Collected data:
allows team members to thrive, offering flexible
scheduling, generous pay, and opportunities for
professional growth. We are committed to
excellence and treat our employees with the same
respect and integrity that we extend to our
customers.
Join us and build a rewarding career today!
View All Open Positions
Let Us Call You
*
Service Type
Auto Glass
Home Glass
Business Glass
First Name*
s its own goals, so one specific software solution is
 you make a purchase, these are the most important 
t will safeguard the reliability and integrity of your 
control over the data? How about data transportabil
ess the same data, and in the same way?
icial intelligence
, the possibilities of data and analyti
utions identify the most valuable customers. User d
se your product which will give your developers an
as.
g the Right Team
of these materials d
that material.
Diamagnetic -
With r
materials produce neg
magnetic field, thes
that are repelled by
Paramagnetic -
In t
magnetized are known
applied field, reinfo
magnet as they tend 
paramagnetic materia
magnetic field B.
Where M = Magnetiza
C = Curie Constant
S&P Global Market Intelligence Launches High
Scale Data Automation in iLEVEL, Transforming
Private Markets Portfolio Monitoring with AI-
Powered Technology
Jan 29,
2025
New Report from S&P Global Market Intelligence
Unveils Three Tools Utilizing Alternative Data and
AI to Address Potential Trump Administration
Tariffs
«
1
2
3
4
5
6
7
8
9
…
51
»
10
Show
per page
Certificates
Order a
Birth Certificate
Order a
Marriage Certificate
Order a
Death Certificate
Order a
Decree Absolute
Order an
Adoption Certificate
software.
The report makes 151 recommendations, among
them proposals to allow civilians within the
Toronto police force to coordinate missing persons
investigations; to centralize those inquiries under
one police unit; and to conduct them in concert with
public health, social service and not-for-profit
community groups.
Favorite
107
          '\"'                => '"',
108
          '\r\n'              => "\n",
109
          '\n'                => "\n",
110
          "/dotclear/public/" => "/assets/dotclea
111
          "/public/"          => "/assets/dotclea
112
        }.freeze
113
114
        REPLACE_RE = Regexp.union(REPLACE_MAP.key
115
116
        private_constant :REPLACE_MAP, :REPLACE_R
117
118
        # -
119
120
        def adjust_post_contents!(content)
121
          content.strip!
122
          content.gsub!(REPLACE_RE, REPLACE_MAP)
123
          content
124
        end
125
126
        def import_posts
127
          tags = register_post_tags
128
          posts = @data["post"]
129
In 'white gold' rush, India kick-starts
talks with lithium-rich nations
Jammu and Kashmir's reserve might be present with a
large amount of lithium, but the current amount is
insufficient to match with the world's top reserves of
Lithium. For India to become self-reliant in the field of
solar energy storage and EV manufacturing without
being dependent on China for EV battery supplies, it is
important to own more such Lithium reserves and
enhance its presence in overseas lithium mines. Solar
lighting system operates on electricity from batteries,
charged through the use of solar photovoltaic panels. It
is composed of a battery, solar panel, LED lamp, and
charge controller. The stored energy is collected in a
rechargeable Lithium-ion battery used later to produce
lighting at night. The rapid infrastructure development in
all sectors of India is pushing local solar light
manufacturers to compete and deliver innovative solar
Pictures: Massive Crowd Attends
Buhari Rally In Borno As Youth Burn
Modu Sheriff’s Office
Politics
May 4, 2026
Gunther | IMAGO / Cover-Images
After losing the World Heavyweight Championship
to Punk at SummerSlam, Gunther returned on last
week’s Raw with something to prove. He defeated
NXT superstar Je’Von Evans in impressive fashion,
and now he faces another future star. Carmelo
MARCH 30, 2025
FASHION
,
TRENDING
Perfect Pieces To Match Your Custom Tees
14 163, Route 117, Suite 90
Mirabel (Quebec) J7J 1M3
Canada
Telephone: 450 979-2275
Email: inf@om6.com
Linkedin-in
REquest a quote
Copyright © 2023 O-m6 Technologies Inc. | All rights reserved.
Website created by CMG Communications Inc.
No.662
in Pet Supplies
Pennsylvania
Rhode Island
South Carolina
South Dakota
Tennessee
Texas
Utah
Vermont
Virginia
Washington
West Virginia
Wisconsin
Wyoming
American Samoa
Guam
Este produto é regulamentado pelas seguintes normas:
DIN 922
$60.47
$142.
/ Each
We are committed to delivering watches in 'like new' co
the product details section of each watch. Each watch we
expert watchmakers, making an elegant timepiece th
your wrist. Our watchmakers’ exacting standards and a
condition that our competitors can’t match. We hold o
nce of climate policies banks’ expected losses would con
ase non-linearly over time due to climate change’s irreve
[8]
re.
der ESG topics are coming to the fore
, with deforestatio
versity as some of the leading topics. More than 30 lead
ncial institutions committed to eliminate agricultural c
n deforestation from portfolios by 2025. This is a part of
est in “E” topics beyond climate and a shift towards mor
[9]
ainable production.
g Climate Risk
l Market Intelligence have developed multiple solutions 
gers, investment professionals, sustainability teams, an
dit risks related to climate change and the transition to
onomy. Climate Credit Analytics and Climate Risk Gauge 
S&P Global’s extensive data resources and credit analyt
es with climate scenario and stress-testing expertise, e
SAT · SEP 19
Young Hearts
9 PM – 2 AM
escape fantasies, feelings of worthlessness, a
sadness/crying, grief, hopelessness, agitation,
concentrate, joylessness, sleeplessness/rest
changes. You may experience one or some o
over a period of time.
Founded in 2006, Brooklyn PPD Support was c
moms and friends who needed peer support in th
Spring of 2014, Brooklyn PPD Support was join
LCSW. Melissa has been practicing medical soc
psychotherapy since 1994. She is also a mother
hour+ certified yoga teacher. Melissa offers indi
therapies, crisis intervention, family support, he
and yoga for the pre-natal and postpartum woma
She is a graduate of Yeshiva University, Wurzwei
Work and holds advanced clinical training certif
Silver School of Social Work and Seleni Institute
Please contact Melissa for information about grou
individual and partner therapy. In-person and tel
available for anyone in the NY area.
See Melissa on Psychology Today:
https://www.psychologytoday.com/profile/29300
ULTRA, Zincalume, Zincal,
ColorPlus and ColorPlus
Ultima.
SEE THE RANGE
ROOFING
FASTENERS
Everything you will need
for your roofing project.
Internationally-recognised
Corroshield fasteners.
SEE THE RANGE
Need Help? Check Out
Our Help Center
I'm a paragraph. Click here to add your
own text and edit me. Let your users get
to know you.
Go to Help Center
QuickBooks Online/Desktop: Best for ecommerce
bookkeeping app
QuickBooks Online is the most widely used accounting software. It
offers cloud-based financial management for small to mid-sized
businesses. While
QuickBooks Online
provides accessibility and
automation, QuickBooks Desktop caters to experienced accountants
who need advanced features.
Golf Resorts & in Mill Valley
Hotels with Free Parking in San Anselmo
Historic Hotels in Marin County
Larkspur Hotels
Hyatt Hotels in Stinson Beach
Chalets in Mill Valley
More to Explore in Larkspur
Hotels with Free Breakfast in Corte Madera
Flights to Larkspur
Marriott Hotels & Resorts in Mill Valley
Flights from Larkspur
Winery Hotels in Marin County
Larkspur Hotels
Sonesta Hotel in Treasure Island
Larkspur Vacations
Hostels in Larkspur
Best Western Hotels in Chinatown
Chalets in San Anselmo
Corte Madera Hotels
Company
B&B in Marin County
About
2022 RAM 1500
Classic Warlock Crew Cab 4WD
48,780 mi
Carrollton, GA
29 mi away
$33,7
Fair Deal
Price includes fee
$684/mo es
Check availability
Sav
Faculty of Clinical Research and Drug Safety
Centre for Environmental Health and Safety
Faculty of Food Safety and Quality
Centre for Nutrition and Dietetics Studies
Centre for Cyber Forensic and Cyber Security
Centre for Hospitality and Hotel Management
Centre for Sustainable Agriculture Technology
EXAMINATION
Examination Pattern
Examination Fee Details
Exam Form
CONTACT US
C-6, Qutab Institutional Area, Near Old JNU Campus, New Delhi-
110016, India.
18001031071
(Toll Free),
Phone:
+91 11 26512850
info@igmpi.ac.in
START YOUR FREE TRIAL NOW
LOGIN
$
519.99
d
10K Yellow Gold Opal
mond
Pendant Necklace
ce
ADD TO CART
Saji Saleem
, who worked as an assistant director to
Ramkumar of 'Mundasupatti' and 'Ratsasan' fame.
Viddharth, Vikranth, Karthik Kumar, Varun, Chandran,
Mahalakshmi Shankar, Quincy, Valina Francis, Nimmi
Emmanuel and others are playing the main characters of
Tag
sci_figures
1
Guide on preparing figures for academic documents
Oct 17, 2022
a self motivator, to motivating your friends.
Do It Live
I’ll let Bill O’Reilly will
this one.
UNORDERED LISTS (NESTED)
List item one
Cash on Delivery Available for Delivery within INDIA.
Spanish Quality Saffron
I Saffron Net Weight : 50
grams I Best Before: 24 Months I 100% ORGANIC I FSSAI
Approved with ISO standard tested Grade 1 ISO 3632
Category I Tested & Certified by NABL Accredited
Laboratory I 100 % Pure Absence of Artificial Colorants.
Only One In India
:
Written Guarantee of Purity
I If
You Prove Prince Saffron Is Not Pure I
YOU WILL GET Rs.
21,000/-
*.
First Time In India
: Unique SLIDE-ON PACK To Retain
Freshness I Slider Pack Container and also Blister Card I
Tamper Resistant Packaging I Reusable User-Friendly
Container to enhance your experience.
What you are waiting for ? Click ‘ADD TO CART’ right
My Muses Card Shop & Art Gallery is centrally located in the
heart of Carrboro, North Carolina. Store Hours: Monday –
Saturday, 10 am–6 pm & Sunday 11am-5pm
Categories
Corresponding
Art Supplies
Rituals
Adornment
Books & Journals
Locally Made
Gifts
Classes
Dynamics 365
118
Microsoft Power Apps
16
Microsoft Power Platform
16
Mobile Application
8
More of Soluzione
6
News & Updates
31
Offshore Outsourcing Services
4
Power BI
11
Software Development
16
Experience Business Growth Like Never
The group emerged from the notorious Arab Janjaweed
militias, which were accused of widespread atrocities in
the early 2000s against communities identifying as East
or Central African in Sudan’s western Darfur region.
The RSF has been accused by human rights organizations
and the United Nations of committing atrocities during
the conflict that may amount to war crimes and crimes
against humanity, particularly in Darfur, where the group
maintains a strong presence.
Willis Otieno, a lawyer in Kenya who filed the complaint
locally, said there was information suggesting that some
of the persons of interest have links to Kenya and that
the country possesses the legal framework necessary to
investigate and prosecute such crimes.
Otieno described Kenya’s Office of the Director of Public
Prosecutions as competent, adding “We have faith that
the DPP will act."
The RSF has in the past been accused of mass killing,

▶ Instruction
Write out the records word for word, starting at the first line and stopping after the line that contains "icial intelligence".

▶ Answer section
allows team members to thrive, offering flexible
scheduling, generous pay, and opportunities for
professional growth. We are committed to
excellence and treat our employees with the same
respect and integrity that we extend to our
customers.
Join us and build a rewarding career today!
View All Open Positions
Let Us Call You
*
Service Type
Auto Glass
Home Glass
Business Glass
First Name*
s its own goals, so one specific software solution is
 you make a purchase, these are the most important 
t will safeguard the reliability and integrity of your 
control over the data? How about data transportabil
ess the same data, and in the same way?
icial intelligence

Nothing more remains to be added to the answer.